══ PASSAGE FOR REVIEW ══

Implicit coercions suck, and IMO it would be better if destructuring didn't add 
new ones to JS. In the current draft spec, I believe if you match an object 
destructuring pattern against a non-object or an object that doesn't have one 
or more of the properties, it quietly proceeds -- masking what is quite likely 
an error:

    var { foo, bar } = getFooAndBar();

If getFooAndBar() doesn't produce an object with foo and bar properties, 
there's probably something going wrong! And most of the time when you do want 
to be forgiving (say, in a function signature, or when reading a configuration 
file), you have a specific default value you want to provide, which can be 
specified with the default syntax:

    var { foo = defaultFooValue, bar = defaultBarValue } = getFooAndBar();

I'd like to propose the following changes:

(a) Throw when matching null, undefined, booleans, or strings against an object 
pattern. (I don't propose throwing when matching a string against an array 
pattern, however, since strings behave structurally like read-only arrays.)

═══

= EXERCISES =
1. Answer these questions from the destructuring proposal:
(a) Under the current draft spec, what happens when an object destructuring pattern is matched against a non-object or an object missing one or more of the properties?
(b) What two situations are given as examples of when you would want to be forgiving?
(c) Why is no throw proposed when a string is matched against an array pattern?
2. From the destructuring proposal, quote the part that opens with the words containing "If getFooAndBar() doesn't" and closes with "like read-only arrays.)".

══ ENTRIES SUPPLIED ══

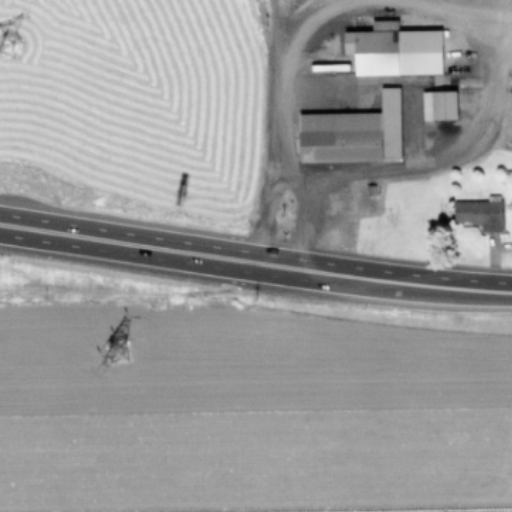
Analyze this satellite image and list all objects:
road: (445, 11)
road: (278, 30)
building: (393, 49)
power tower: (12, 54)
crop: (282, 74)
building: (439, 104)
building: (352, 132)
building: (479, 212)
road: (112, 241)
road: (297, 269)
road: (441, 286)
power tower: (120, 348)
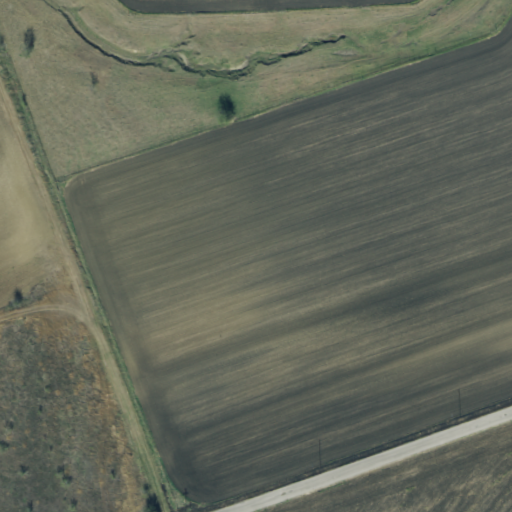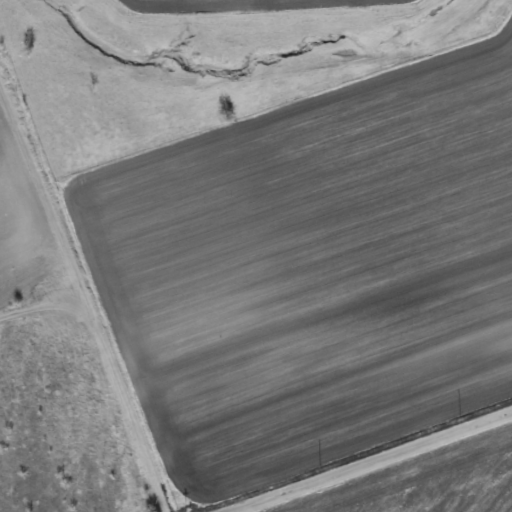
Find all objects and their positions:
road: (370, 464)
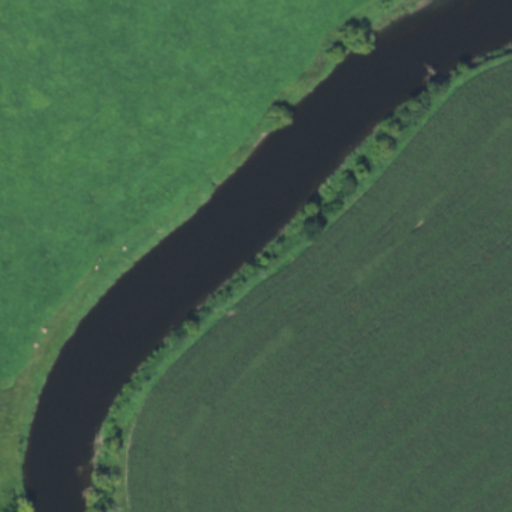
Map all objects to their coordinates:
river: (218, 222)
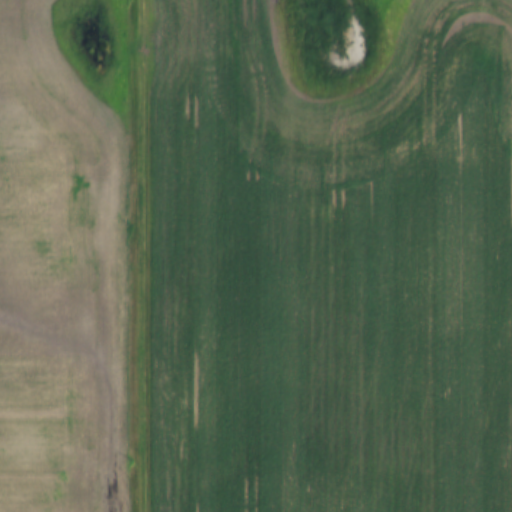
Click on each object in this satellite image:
road: (148, 256)
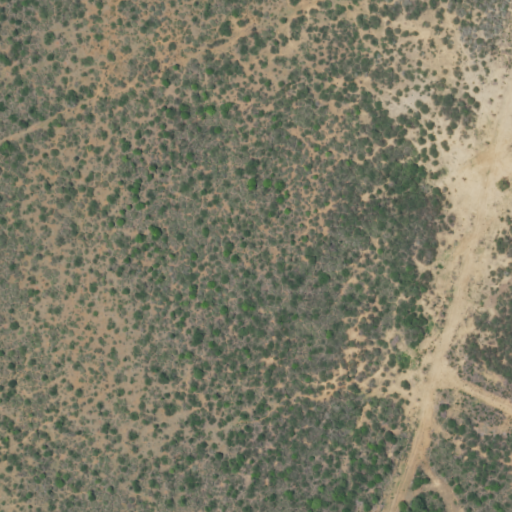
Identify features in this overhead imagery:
road: (455, 307)
road: (474, 386)
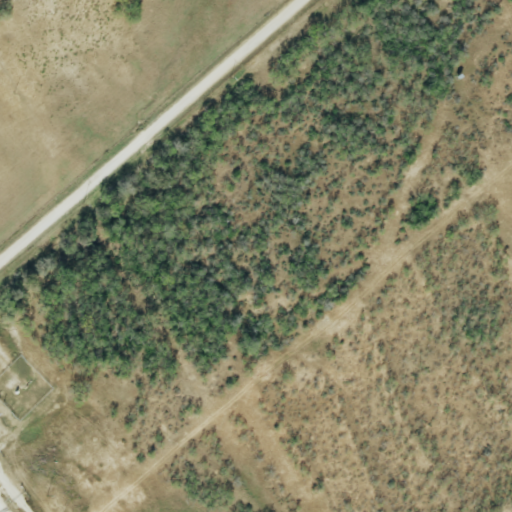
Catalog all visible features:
road: (153, 131)
road: (16, 489)
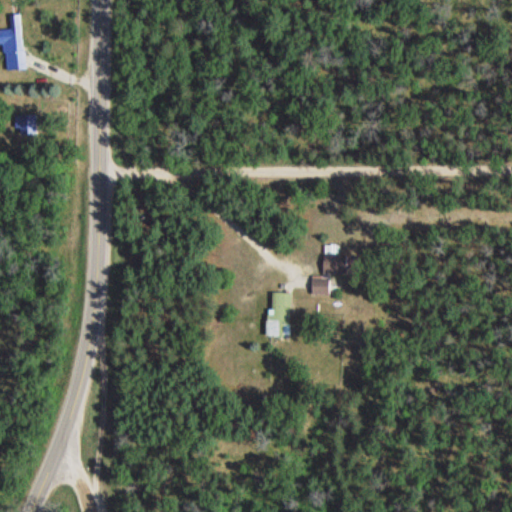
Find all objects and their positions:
building: (13, 44)
building: (27, 123)
road: (305, 170)
road: (97, 261)
building: (336, 263)
building: (319, 285)
building: (278, 314)
road: (85, 482)
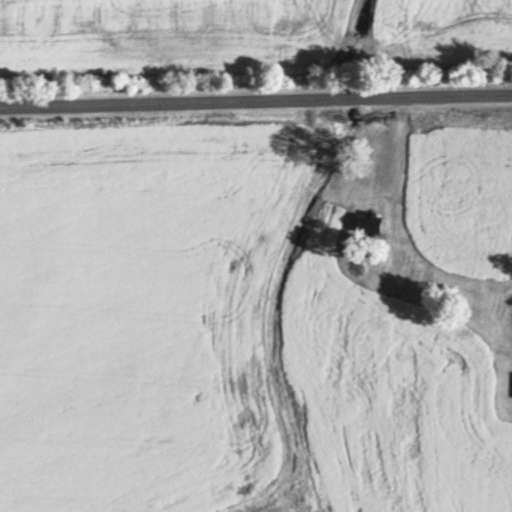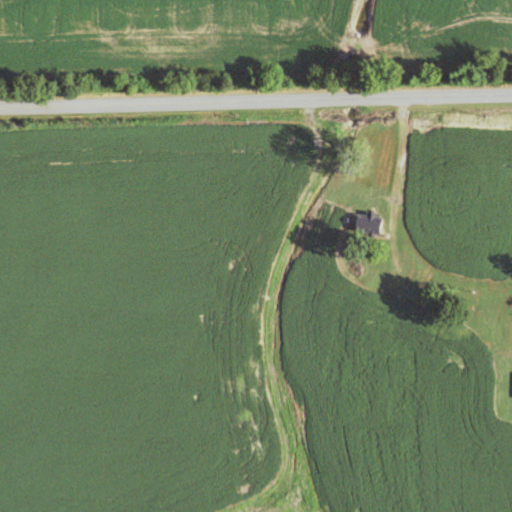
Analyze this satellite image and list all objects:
road: (256, 99)
building: (373, 224)
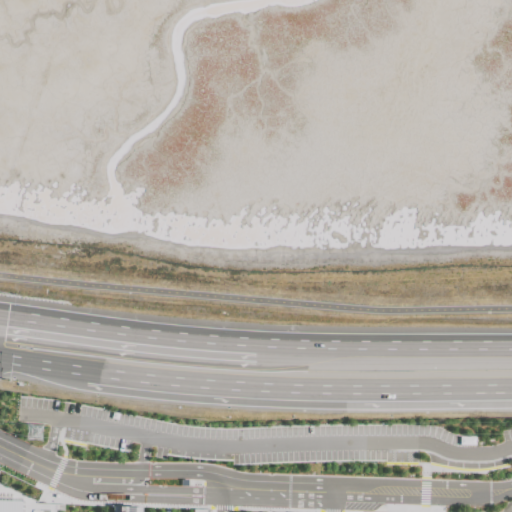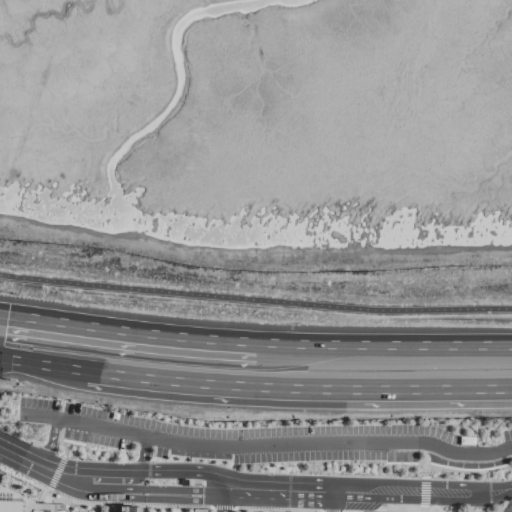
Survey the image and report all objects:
road: (254, 283)
road: (255, 298)
road: (127, 339)
road: (383, 355)
road: (41, 366)
road: (297, 391)
street lamp: (41, 396)
road: (37, 415)
street lamp: (323, 423)
street lamp: (439, 426)
power tower: (40, 431)
parking lot: (265, 438)
road: (49, 442)
road: (60, 442)
road: (282, 443)
street lamp: (57, 444)
road: (141, 457)
street lamp: (195, 460)
street lamp: (358, 462)
street lamp: (313, 463)
road: (408, 463)
street lamp: (257, 466)
street lamp: (408, 466)
road: (185, 470)
road: (464, 471)
road: (55, 473)
road: (62, 473)
street lamp: (454, 474)
street lamp: (148, 480)
building: (183, 482)
road: (411, 483)
road: (423, 489)
road: (495, 489)
road: (289, 490)
road: (180, 494)
building: (20, 496)
parking lot: (506, 496)
road: (411, 498)
building: (22, 501)
road: (222, 501)
road: (331, 502)
road: (166, 506)
road: (423, 508)
street lamp: (445, 508)
road: (510, 509)
road: (266, 510)
road: (509, 510)
parking lot: (476, 511)
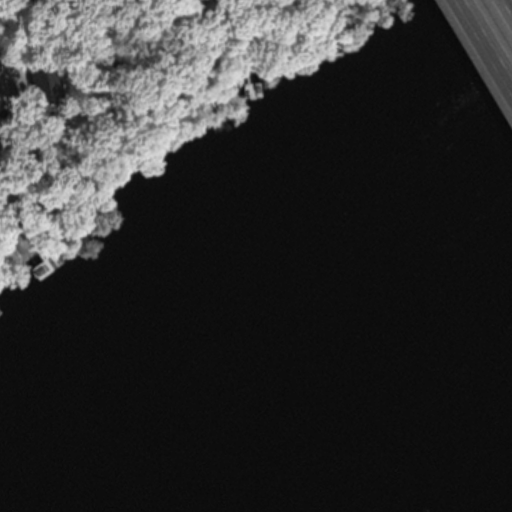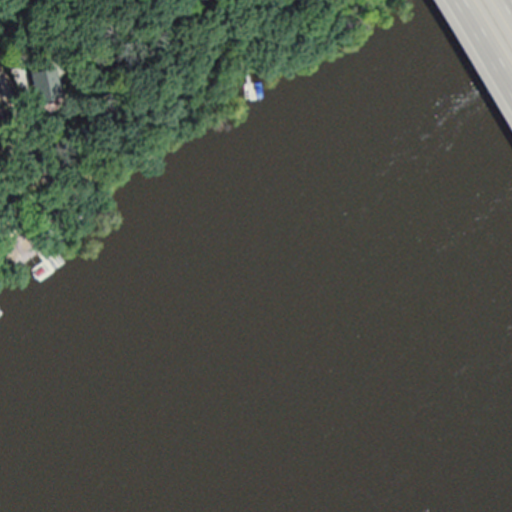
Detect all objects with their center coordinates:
road: (506, 8)
road: (483, 48)
road: (4, 61)
building: (51, 87)
river: (413, 346)
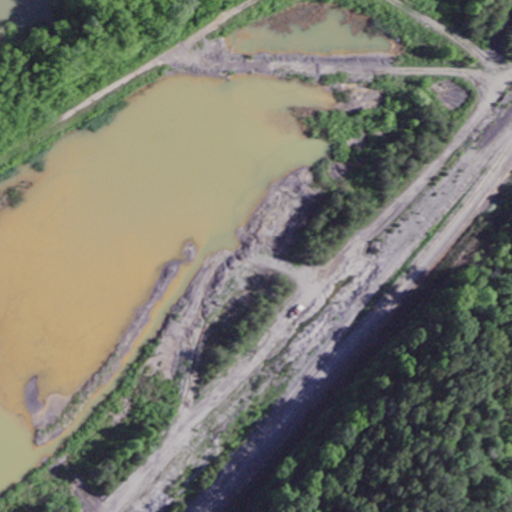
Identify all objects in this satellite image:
railway: (355, 337)
railway: (292, 426)
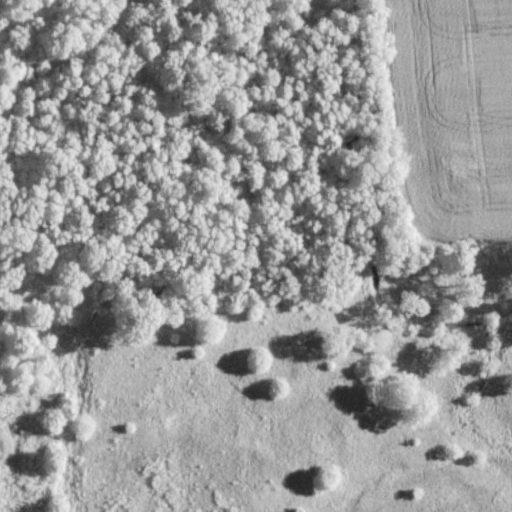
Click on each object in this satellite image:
crop: (453, 113)
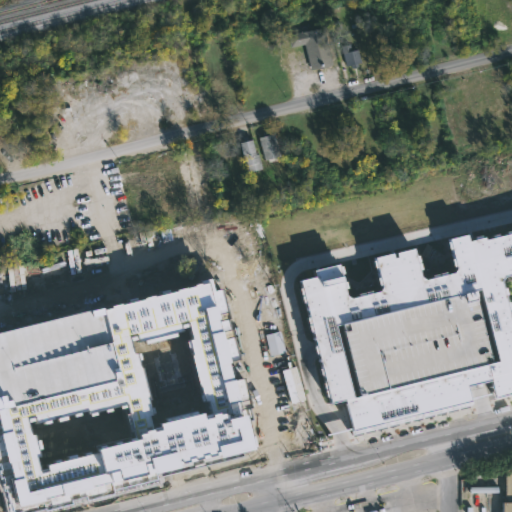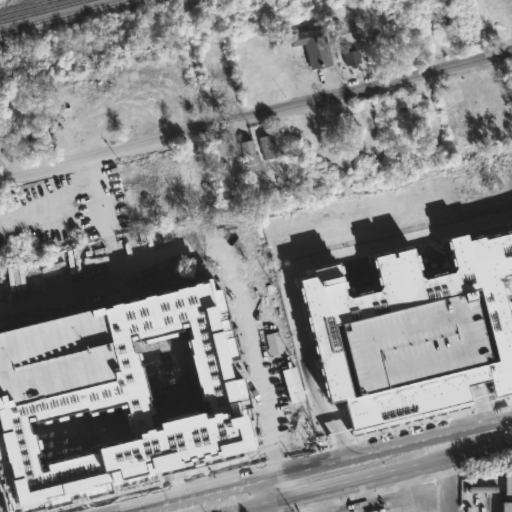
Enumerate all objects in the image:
railway: (23, 5)
railway: (39, 9)
railway: (60, 15)
building: (311, 46)
building: (312, 46)
building: (351, 55)
road: (256, 120)
building: (267, 145)
building: (268, 146)
building: (249, 156)
building: (249, 156)
road: (203, 248)
road: (304, 264)
building: (413, 329)
building: (414, 332)
parking lot: (414, 338)
building: (414, 338)
road: (340, 342)
building: (274, 343)
road: (325, 346)
road: (308, 350)
parking garage: (54, 358)
building: (54, 358)
road: (472, 373)
building: (170, 374)
building: (292, 384)
building: (117, 398)
road: (479, 402)
building: (136, 403)
building: (82, 432)
road: (319, 463)
road: (448, 471)
road: (373, 477)
building: (506, 486)
building: (507, 487)
road: (286, 491)
road: (418, 493)
road: (386, 496)
road: (210, 501)
road: (348, 506)
road: (328, 509)
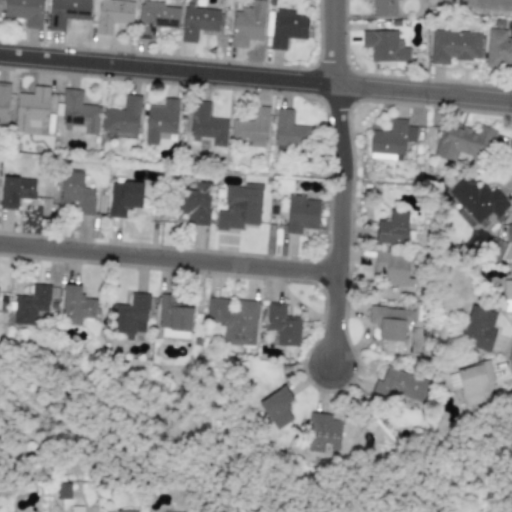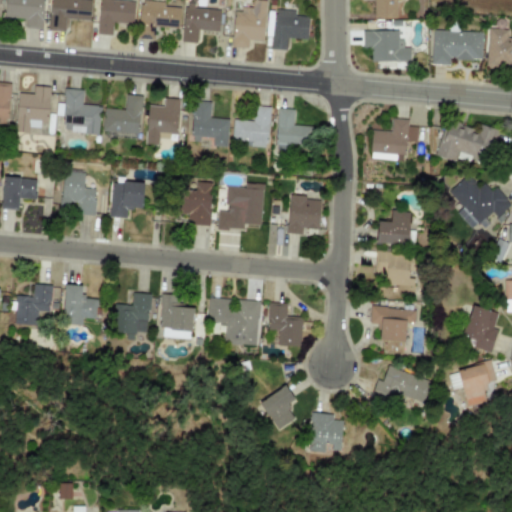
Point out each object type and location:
building: (383, 8)
building: (23, 11)
building: (24, 12)
building: (66, 13)
building: (67, 13)
building: (112, 14)
building: (113, 14)
building: (154, 17)
building: (155, 18)
building: (197, 21)
building: (197, 22)
building: (247, 24)
building: (247, 24)
building: (286, 27)
building: (286, 27)
road: (332, 41)
building: (384, 46)
building: (384, 46)
building: (454, 46)
building: (454, 46)
building: (498, 49)
building: (498, 50)
road: (218, 73)
road: (474, 97)
building: (4, 102)
building: (4, 102)
building: (30, 108)
building: (31, 109)
building: (77, 113)
building: (78, 114)
building: (122, 116)
building: (122, 117)
building: (160, 121)
building: (161, 121)
building: (207, 125)
building: (207, 125)
building: (251, 127)
building: (252, 128)
building: (289, 130)
building: (289, 131)
road: (338, 131)
building: (391, 140)
building: (391, 140)
building: (463, 140)
building: (463, 141)
building: (15, 191)
building: (15, 192)
building: (76, 193)
building: (76, 193)
building: (123, 197)
building: (124, 198)
building: (476, 199)
building: (477, 199)
building: (194, 203)
building: (194, 204)
building: (239, 207)
building: (240, 207)
building: (300, 213)
building: (301, 214)
road: (344, 227)
building: (392, 228)
building: (393, 229)
building: (509, 232)
building: (509, 233)
road: (171, 259)
building: (394, 268)
building: (395, 269)
building: (507, 295)
building: (507, 295)
building: (30, 305)
building: (31, 305)
building: (75, 305)
building: (75, 306)
building: (130, 316)
building: (131, 316)
building: (173, 318)
building: (174, 319)
building: (233, 319)
building: (234, 319)
road: (339, 320)
building: (389, 322)
building: (390, 322)
building: (282, 324)
building: (282, 325)
building: (478, 328)
building: (478, 329)
building: (474, 383)
building: (475, 383)
building: (400, 386)
building: (401, 386)
building: (277, 407)
building: (277, 407)
building: (322, 432)
building: (323, 432)
building: (76, 508)
building: (76, 509)
building: (118, 511)
building: (121, 511)
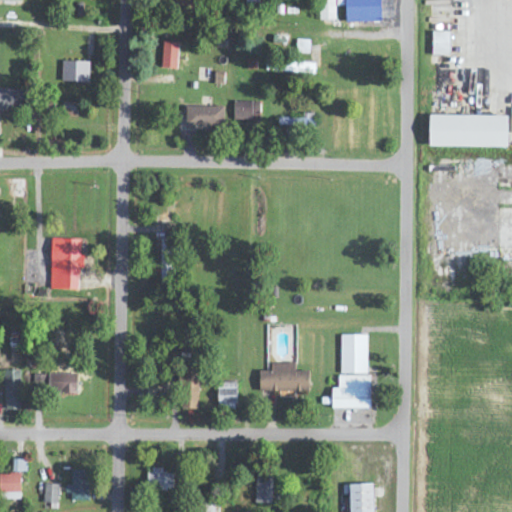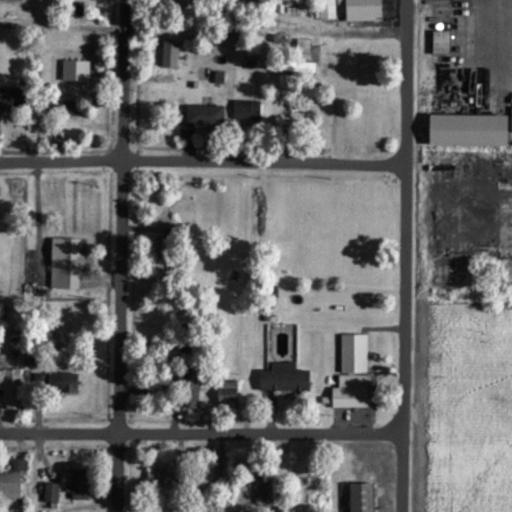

═══

= RESPONSES FOR EACH TASK =
1.
(a) It quietly proceeds, masking what is quite likely an error.
(b) In a function signature, or when reading a configuration file.
(c) Because strings behave structurally like read-only arrays.

2.
If getFooAndBar() doesn't produce an object with foo and bar properties, 
there's probably something going wrong! And most of the time when you do want 
to be forgiving (say, in a function signature, or when reading a configuration 
file), you have a specific default value you want to provide, which can be 
specified with the default syntax:

    var { foo = defaultFooValue, bar = defaultBarValue } = getFooAndBar();

I'd like to propose the following changes:

(a) Throw when matching null, undefined, booleans, or strings against an object 
pattern. (I don't propose throwing when matching a string against an array 
pattern, however, since strings behave structurally like read-only arrays.)